Marianne Stokes and her husband Adrian were painters in the Victorian era (she lived from 1855-1927). They aren’t well known today, but they should be. The reason they aren’t more famous is partly because the majority of their paintings have disappeared into private collections and small museums. The original paintings are therefore difficult to find and see. These two artists, though, deserve a much bigger spotlight.
Both made excellent pictures. They range from landscape scenes full of naturalistic beauty and rendered in rich oil paints to stylized medieval scenes taken from fairy tales that use muted tempera colors. All their work is worth taking time to look at, but for Candlemas I want to focus specifically on Marianne’s painting Candlemas Day, which can be found in the Tate Gallery in London.
A return to romance
Originally from Austria, Marianne and Adrian settled in Britain after they were married, where they enjoyed a quiet life of creativity in the midst of an artist colony based in St. Ives. Many of Marianne’s paintings were influenced by the Pre-Raphaelites, a group of artists including Dante Rossetti and William Morris who sought the revival of medieval romance and beauty.
The Pre-Raphaelites felt that modern art, music, and poetry had fallen into the hands of the elite. Art was losing its romance in a rapidly industrializing era. The folktales, homemade art, and beautiful furnishings that had once been found in every home and local parish church were disappearing. The Pre-Raphaelites insisted that this was a spiritually unhealthy condition because every person deserved to be surrounded by beauty.
William Morris was motivated to create an amazing design company that still exists today. Rossetti wrote poetry of medieval romance and adventure. They threw parties and decorated each other’s homes, took commissions to beautify library walls with paintings, and pioneered innovative stained glass designs for churches.
Beauty and grace in the everyday
Marianne Stokes, for her part, focused on scenes of everyday beauty and romance. In particular, she loved the romance of traditional religion.
The customs of the faithful have been built up into a rich tapestry over centuries to make sacred the events and rhythm of everyday life. The feast days and fast days, the processions, the blessed items and holy wells, ancient sites of pilgrimage, all of it serves to reveal the glimmering presence of the divine in our midst. Whoever we might be, God is making us shine with his glory.
Candlemas is one of those romantic customs. Celebrated on the Feast of the Purification every year on February 2, people can bring their candles to the parish priest to be blessed. The candles represent the entrance of the Christ into the world. When the Church blesses our candles, it becomes possible to take Christ home to sensibly illuminate our domestic life. The candle, of course, is a symbol but the blessing carries genuine spiritual grace. In some mysterious way, it really does make Our Lord more present.

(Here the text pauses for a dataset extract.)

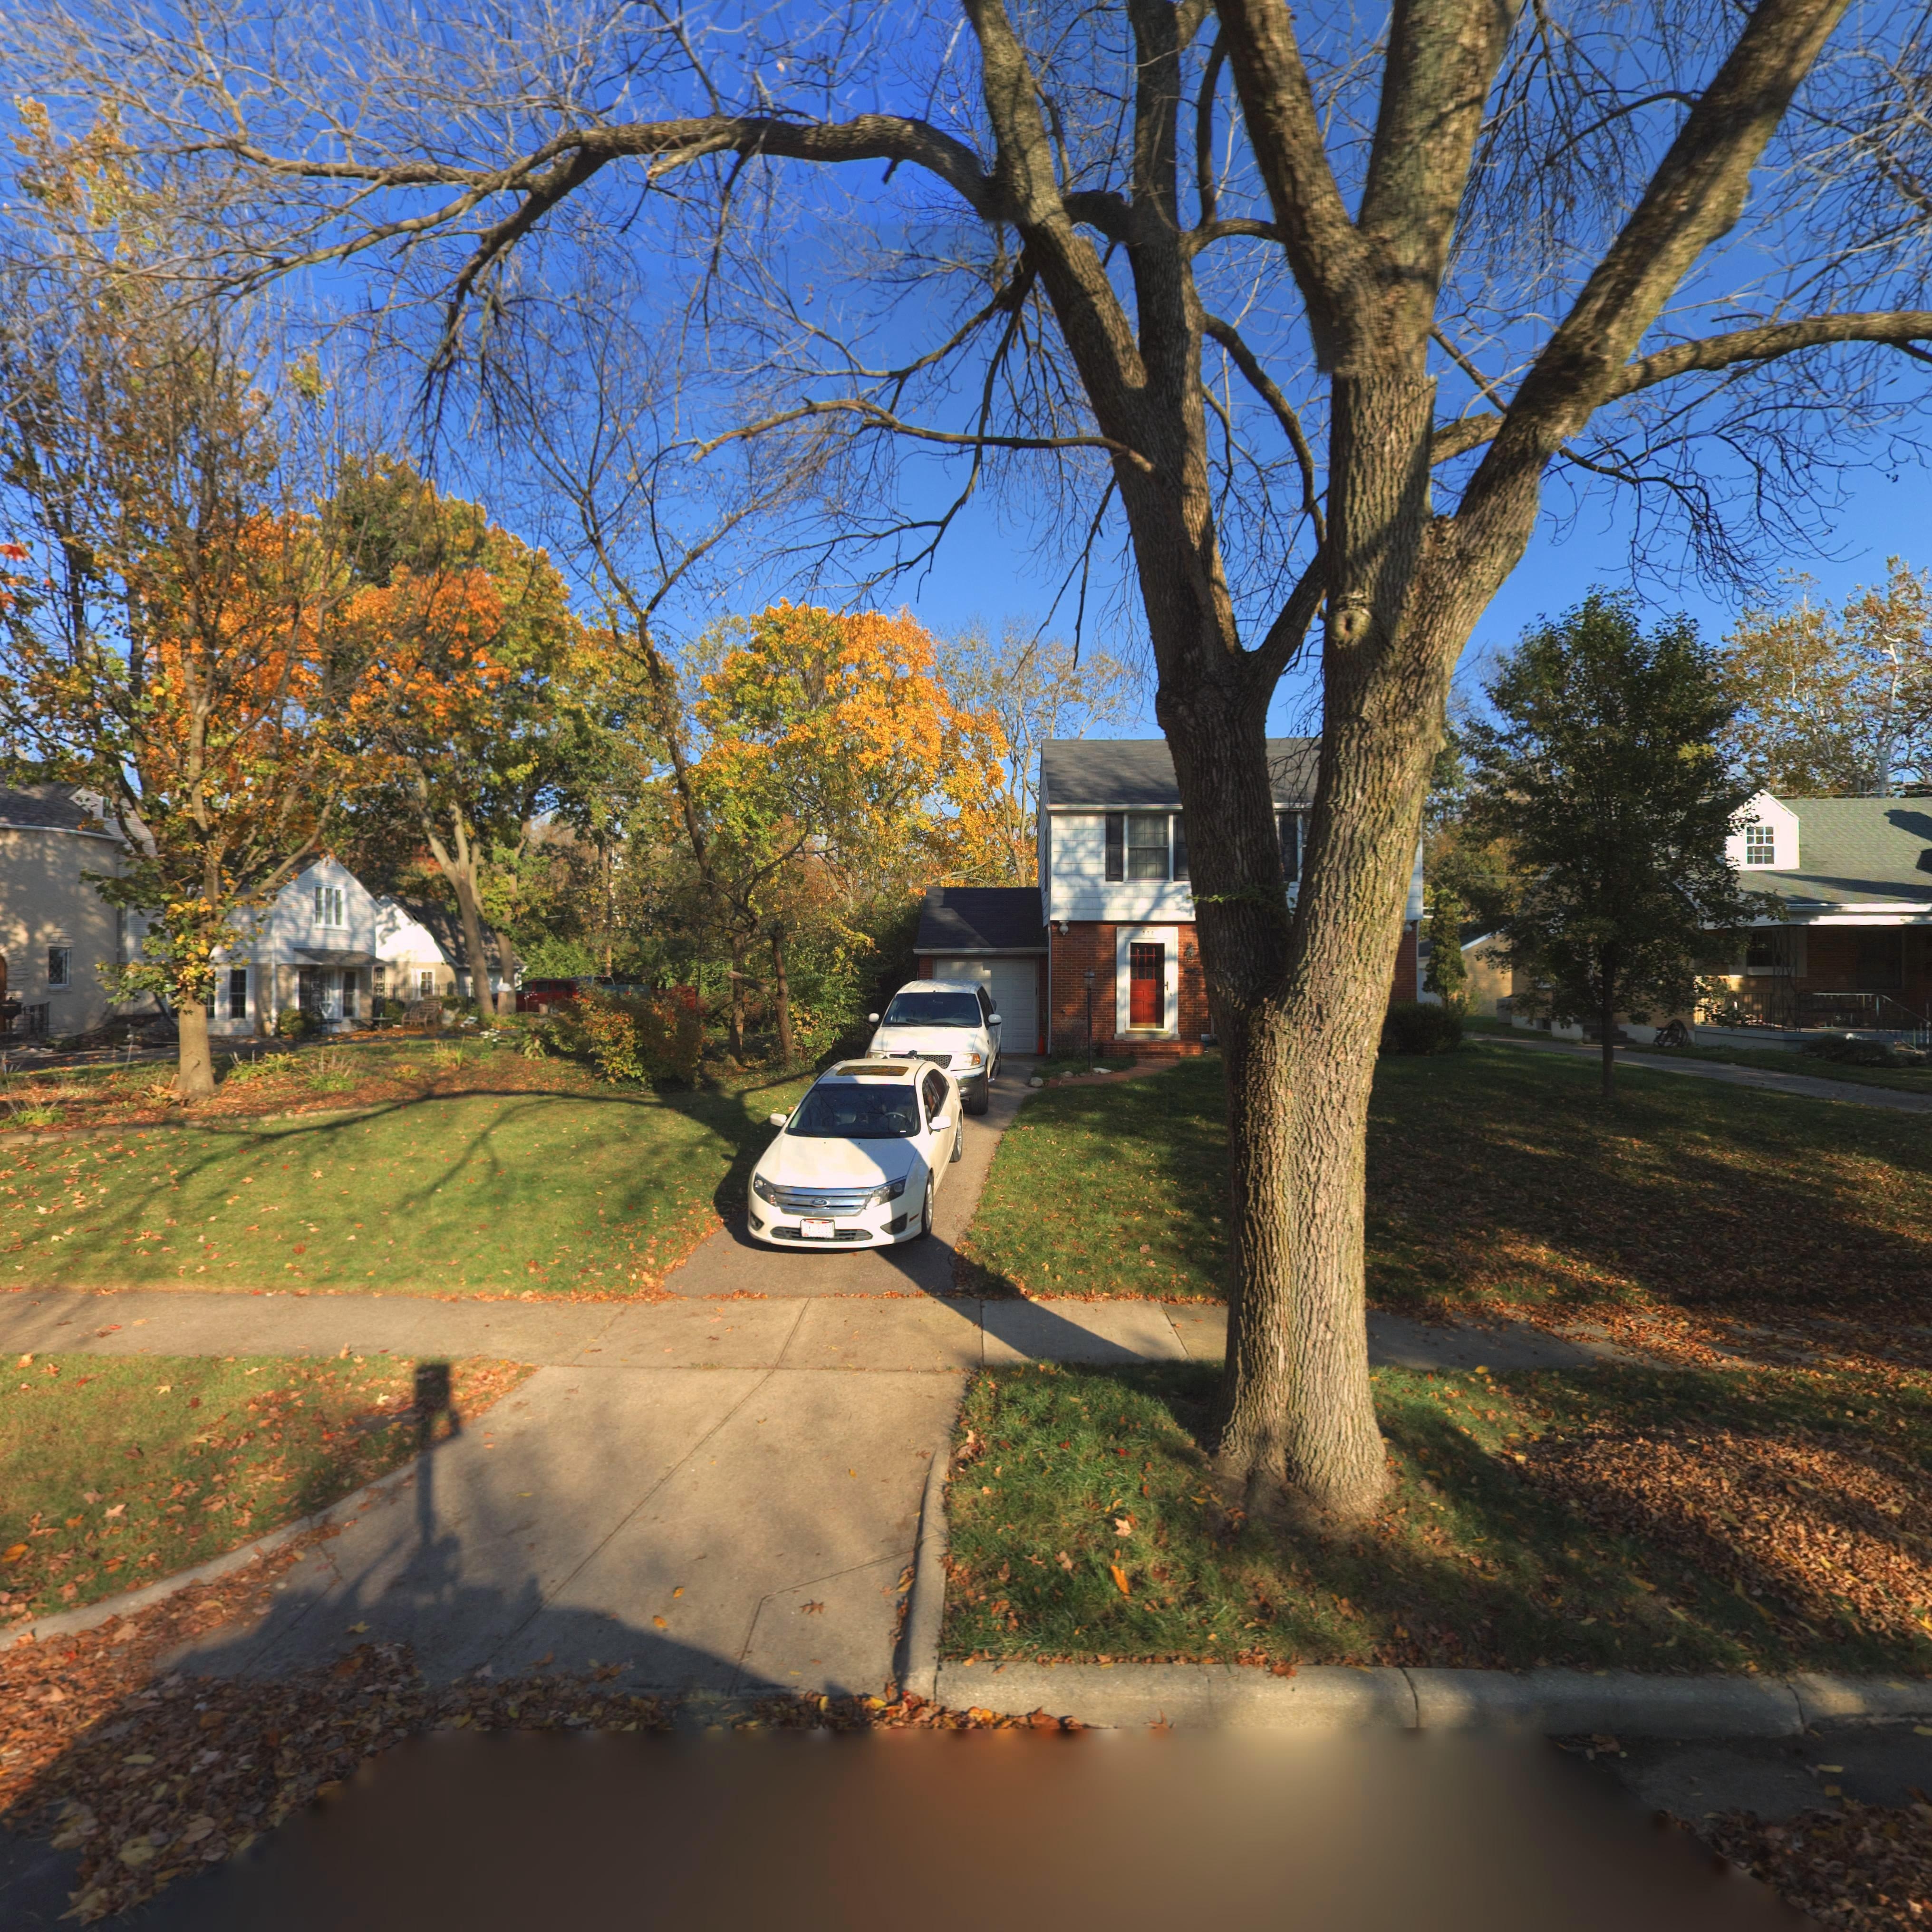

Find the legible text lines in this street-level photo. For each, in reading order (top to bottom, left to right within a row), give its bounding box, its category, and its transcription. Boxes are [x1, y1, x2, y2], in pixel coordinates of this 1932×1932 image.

[1141, 930, 1154, 936] StreetNumber: 558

You can strongly feel this presence in the painting Candlemas Day. To me, that’s why it’s such a powerful meditation. Painted in the medieval style using egg tempera paint, which is applied in small, careful strokes, the colors are muted but pure. The scene is simple, a woman reading her prayers by the light of a blessed candle.
The painting may not seem like much, but sit with it for a few minutes. Peacefulness exudes from the image. It almost feels like an icon. The woman is carefully posed, focused on her devotions. There are three focal points — the prayer book, the flame on the candle, and the countenance of the woman. There is no competition among them for our attention and yet there is a subtle hierarchy. The candle illuminates the other two. Without it, the other two would fade into shadow. Christ the Light is primary but doesn’t feel the need to boast about it. Instead, he is content to dispense grace quietly.
Capturing an image of Beauty himself
Even if, at first glance, this is a picture of an ordinary woman in an ordinary moment, a deeper look unveils a truth that is far different. The goal in a painting like this is to capture the image of Beauty himself, the God who is the source of artistic beauty. This means the artist isn’t indulging in displays of technical virtuoso or high-toned social and philosophical theories in pictorial form. The picture isn’t “painterly,” and doesn’t call attention to the skill of the artist. Rather, it’s a masterfully controlled depiction of lover and beloved.
“Beauty without the beloved is a like a sword through the heart,” writes Dante Rossetti, which explains why Stokes is so interested in religious paintings. Religion is exquisitely beautiful because it is a beauty that seeks the Beloved.
An unquenchable flame
You can physically feel the presence of God in Candlemas Day. The Holy Spirit hovers gently, invisibly, with a warm glow in his wings. Christ is a burning fire sacrificing himself along with the wax of the candle. It burns with the exact same unquenchable purifying flame, wild and untamed, that remakes the cosmos; but here Christ has consented to veil his glory. The candle fire is that of hearth and home. It’s a signal fire to the heart of God.
Candlemas Day reassures us that we are right where we belong. God is at work in our humble homes, our humble hearts. At the same time, the painting indicates a calling-forth. Grace is leading us into a greater, more expansive life, the next life in which the glory of God will blaze without limit. At certain times and places, such as Candlemas, that next life shines through into ours, dispelling the shadows.